EuroPython 2018: Trust me, I'm a Data Scientist - ethics for builders of data-based applications
Sarah Diot-Girard is an an engineer working on Machine Learning and is focused on finding solutions to engineering problems using Data Science.
Data collection
Data collection always learns for the past, and learning from the past leads to biased data. Imagine learning about suitability from student data – you'd think men are much more suitable for technical studies than women, or let social class determine solutions.
During data collections, you also undergo the sampling bias – your dataset may be even more biased than you guess.
Data encoding
You can use bag of words or word embedding encoding. Bag of words encoding checks basically only if strings contain other strings, while word embedding (word2vec) checks for overlap between words – which can even learn analogies! Cool! But learned analogies suffer the same issue we met earlier: it learns biases from the past.
Remember: Don't hoard data! Work on anonymised data whenever you can! Delete data you don't need.
Fairness
What does it mean for an algorithm to be fair?
For each:
- Score Equality
- Predictive parity
- Error rate balance
- Equal acceptance rate (reflect diversity in starting set)
try to give the same chances based on the same scores disregarding irrelevant outer measures.
All those criteria seem fair and reasonable, but you can't have them all.

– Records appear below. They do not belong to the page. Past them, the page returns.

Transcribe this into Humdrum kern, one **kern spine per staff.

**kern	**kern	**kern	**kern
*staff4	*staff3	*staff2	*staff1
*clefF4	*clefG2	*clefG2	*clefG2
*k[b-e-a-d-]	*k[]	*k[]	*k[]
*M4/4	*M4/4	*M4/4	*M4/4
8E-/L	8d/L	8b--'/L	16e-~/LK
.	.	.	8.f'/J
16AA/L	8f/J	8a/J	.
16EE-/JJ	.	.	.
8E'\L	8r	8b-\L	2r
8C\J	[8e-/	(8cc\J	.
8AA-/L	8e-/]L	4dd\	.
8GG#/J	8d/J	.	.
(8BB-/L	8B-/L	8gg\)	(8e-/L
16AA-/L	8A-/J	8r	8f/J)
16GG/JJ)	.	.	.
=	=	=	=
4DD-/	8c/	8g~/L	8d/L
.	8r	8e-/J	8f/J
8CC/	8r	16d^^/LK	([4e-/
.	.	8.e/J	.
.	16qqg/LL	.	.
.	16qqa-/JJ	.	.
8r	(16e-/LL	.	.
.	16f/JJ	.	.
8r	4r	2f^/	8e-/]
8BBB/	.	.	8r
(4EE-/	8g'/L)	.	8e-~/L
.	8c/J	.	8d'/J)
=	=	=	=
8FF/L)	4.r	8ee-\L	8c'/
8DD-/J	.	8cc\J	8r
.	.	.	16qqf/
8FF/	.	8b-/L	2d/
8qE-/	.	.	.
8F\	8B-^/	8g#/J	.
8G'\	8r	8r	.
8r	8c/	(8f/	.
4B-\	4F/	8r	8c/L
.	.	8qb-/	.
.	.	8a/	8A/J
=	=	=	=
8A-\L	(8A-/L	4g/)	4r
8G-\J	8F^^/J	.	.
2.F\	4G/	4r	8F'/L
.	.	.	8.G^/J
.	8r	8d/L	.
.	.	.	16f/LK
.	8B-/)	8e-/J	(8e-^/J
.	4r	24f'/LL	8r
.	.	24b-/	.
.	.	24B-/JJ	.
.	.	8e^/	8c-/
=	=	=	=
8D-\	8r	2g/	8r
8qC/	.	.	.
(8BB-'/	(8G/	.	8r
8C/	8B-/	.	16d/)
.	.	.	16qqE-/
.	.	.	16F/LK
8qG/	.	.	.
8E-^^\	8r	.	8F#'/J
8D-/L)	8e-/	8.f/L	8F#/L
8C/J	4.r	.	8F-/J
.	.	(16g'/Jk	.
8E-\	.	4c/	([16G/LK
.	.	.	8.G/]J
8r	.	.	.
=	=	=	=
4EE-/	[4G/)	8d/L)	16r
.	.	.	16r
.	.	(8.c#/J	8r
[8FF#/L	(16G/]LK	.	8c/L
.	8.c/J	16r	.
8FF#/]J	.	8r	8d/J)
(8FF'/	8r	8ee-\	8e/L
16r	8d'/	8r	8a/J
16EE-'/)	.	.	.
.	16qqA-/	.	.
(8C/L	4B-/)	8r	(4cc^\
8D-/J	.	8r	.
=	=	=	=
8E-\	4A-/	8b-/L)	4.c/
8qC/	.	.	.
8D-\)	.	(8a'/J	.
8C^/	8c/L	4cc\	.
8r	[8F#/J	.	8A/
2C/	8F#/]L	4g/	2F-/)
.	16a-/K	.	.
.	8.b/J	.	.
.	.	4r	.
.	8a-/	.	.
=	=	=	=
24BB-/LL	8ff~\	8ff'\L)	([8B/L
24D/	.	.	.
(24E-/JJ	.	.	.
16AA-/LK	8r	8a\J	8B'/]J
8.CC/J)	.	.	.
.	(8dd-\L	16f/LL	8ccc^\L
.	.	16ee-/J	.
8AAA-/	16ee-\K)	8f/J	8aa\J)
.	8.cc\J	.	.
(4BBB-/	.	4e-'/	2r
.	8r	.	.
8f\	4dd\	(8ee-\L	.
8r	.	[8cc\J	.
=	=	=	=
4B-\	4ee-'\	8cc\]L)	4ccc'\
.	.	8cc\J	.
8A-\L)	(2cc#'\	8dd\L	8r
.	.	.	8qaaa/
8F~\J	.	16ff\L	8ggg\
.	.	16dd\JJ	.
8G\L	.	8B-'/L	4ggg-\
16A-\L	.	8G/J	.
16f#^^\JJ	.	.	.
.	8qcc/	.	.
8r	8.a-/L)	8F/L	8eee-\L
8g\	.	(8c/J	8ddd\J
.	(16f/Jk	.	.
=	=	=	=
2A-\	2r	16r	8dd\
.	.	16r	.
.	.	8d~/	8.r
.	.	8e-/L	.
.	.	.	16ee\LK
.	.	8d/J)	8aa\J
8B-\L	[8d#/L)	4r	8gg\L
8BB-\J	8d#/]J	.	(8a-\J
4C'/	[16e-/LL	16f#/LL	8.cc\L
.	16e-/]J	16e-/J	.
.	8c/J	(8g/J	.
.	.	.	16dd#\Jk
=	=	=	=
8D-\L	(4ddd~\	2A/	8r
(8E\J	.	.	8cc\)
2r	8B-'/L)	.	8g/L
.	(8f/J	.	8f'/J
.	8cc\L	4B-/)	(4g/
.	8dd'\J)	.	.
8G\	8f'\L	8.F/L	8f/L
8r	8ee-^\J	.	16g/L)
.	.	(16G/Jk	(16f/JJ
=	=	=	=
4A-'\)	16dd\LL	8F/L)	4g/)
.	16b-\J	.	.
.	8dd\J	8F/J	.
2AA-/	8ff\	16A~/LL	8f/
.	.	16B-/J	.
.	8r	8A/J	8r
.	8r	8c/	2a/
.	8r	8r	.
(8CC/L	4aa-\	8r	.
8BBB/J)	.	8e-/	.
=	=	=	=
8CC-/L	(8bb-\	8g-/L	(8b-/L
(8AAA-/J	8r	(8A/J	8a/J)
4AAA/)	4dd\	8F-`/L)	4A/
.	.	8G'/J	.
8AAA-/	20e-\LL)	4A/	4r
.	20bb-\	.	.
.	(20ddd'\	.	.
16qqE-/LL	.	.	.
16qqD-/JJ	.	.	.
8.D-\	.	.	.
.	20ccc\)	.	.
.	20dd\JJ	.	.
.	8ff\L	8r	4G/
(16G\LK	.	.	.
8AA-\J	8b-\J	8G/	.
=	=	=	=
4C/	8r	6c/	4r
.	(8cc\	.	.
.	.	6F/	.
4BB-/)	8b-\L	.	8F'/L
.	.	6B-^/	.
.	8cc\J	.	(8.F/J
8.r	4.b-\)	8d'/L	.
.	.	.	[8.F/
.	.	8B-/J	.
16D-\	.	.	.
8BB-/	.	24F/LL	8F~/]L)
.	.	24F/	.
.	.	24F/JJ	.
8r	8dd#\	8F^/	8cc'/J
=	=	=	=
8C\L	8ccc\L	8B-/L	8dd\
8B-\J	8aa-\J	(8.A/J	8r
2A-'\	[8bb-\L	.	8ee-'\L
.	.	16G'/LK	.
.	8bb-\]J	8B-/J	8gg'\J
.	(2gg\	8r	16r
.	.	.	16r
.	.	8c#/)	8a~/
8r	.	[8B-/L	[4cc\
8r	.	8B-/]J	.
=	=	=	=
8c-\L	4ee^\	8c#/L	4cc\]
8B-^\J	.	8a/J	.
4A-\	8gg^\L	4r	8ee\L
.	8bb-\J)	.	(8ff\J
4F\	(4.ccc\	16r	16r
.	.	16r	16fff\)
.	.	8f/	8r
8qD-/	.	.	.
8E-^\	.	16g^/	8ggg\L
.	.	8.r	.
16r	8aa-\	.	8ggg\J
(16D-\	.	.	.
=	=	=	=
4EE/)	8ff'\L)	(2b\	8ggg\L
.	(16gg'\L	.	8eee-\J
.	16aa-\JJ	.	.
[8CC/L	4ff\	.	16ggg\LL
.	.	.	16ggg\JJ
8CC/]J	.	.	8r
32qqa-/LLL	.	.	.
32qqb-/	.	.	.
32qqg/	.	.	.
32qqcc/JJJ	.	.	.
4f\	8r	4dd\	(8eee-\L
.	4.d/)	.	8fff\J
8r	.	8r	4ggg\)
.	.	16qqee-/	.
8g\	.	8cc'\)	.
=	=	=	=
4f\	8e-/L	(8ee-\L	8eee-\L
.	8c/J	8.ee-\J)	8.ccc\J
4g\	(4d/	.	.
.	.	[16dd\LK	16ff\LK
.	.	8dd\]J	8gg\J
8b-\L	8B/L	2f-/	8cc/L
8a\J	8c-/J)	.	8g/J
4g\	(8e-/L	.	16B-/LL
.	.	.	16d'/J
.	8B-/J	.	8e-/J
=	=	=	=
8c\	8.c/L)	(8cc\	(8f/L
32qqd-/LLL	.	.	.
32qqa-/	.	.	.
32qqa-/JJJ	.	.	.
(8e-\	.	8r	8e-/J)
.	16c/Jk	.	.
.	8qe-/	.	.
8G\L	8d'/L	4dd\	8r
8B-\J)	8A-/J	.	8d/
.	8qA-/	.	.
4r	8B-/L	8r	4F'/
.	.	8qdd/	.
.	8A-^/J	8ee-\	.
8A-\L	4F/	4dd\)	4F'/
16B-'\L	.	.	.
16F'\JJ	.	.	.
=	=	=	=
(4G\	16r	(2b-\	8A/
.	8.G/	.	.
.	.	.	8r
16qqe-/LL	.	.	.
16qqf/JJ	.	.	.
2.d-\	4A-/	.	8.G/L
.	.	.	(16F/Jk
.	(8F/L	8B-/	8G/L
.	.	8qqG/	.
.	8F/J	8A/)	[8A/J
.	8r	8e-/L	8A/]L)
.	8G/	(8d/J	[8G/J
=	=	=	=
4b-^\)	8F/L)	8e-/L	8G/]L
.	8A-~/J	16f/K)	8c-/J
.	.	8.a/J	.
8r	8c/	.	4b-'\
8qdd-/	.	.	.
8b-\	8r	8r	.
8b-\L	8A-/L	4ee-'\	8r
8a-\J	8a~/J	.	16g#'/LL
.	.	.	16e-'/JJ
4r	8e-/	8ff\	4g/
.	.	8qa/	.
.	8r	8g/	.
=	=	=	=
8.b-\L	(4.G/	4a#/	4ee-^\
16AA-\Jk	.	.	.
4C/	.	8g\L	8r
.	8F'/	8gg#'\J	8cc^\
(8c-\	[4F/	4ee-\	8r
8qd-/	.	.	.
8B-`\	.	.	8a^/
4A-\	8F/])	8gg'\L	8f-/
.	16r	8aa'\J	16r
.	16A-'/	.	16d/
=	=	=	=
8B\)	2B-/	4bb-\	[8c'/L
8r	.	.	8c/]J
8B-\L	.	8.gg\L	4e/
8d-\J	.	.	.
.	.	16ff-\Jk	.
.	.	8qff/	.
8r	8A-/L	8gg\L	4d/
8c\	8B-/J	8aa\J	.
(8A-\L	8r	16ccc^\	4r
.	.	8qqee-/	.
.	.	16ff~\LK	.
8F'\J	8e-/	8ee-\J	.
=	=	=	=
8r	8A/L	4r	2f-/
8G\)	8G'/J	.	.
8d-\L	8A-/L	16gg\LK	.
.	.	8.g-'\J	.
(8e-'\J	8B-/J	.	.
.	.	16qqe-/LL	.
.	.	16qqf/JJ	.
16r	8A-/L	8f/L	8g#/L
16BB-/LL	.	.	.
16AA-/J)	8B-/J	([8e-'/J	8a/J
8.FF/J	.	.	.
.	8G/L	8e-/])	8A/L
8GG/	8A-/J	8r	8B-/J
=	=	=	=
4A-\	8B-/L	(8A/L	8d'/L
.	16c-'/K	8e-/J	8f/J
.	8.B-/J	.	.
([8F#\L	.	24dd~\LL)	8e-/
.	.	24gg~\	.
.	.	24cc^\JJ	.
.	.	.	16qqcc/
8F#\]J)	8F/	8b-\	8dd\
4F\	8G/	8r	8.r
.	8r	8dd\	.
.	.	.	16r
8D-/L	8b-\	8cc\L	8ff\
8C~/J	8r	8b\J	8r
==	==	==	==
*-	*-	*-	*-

Inherent tradeoffs are always there – your job is to make them explicit, and tell people, with regard to which features the algorithm is fair.
Deep learning
Who needs interpretability when you have deep learning? Well. You need to understand the metrics you apply to arrive at your conclusion. Otherwise you can't fix issues reliably. And it violates ethics – you need to make sure your algorithms are reliable and fair. Bonus points: you are going against GDPR, since it gives people the right for understandable/explainable decisions and processing, such as by decision trees. There are cool libraries like ELI5, which exposes which words/tokens had a bigger or smaller impact during the training.
After building a model: look at surrogate models, and do a sensitivity analysis to confirm your model validity.
Dealing with minority classes is really tricky. Evaluate them on a separate dataset instead of overfitting in the same dataset, instead on relying on preprocessing or the same.
Human biases
Of course, biases aren't restricted to the data, we carry them ourselves. For example, falling for causality when there is only correlation.
In production
Beware of feedback loops, where you cause your prediction to come true and reinforce itself. Be also wary of reaching too wide influence without understanding where your problems are.
Data is not neutral, algorithms are not objective, and data scientists are not exempt from bias.